Sen came to Cambridge in 1953, at one of its most mythologised periods. The landladies of the town were a discouraging introduction: ‘She popped the question: “Will your colour come off in the bath — I mean in a really hot bath?”’ But Trinity ate him alive, immediately turning him into an Apostle. E.M. Forster became a friend, as did Piero Sraffa, the man who changed Wittgenstein’s philosophical mind by asking him what logical proposition was conveyed by a particularly insulting Neapolitan hand-to-chin gesture.

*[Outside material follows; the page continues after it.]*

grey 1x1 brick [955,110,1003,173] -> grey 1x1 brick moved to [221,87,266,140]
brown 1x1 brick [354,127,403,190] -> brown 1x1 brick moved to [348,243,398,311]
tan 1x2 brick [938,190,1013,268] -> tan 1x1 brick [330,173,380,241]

Comically, Sen finished his PhD thesis within his first year, and returned for a time to Calcutta where, aged 23, he was made professor and head of department at the new Jadavpur University. It was an exciting enterprise: one of the very few Indian universities prepared to admit mature students, and allegedly stuffed to the gills with former freedom fighters who had passed their university years in prison. Embarrassingly, however, a pile of telegrams caught up with him to let him know that he had been elected a Prize Fellow at Trinity. His ascent to Master of that college, and the Nobel Prize, had begun.

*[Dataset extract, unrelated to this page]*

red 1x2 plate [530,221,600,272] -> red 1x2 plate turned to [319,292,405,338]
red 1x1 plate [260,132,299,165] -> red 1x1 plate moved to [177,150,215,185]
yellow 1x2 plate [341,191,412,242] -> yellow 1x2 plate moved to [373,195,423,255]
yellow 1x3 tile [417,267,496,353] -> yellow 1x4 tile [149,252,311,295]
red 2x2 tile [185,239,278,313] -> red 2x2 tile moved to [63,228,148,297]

Nobody will resent the series of triumphs this book tells — Sen is so engaging, so full of charm and has such a clear gift for the graceful sentence. It’s a wonderful book, the portrait of a citizen of the world. It takes its title by arguing with that of a great novel by Tagore, where home and the world are alternatives. But though, like Tagore, Sen goes everywhere in the end, it is all beautifully rooted in that magically fecund corner between the Padda and the Brahmaputra, and begins with a list of the rivers of Bengal: the Dhaleshwari, the Meghna, the Mayurakshi, the Rupnarayan, the Madhumati.

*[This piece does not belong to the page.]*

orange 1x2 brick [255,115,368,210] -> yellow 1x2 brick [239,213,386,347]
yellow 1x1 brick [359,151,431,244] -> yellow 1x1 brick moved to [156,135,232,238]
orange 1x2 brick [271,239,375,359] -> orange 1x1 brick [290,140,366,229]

Sen is a writer of such scrupulous, respectful care that it would be wrong not to mention a couple of points of factual dissent. Dr Kamal Hossain was not the first foreign minister of the newly independent Bangladesh but the second — or third, if you count the government in exile between March and December 1971. And I quibble with his saying that ‘although there were regular famines in India throughout the duration of British rule... there has been no famine in India since independence in 1947’. Though nearly correct, that is eliding two facts: there have in fact been famines in the territories that were under British rule pre-1947, such as the one in Bangladesh in the mid-1970s.
This is a superb book, wonderfully absorbing, full of its author’s beguiling personality, elegance and wit of presentation, and joyous in its celebration of the life of the mind.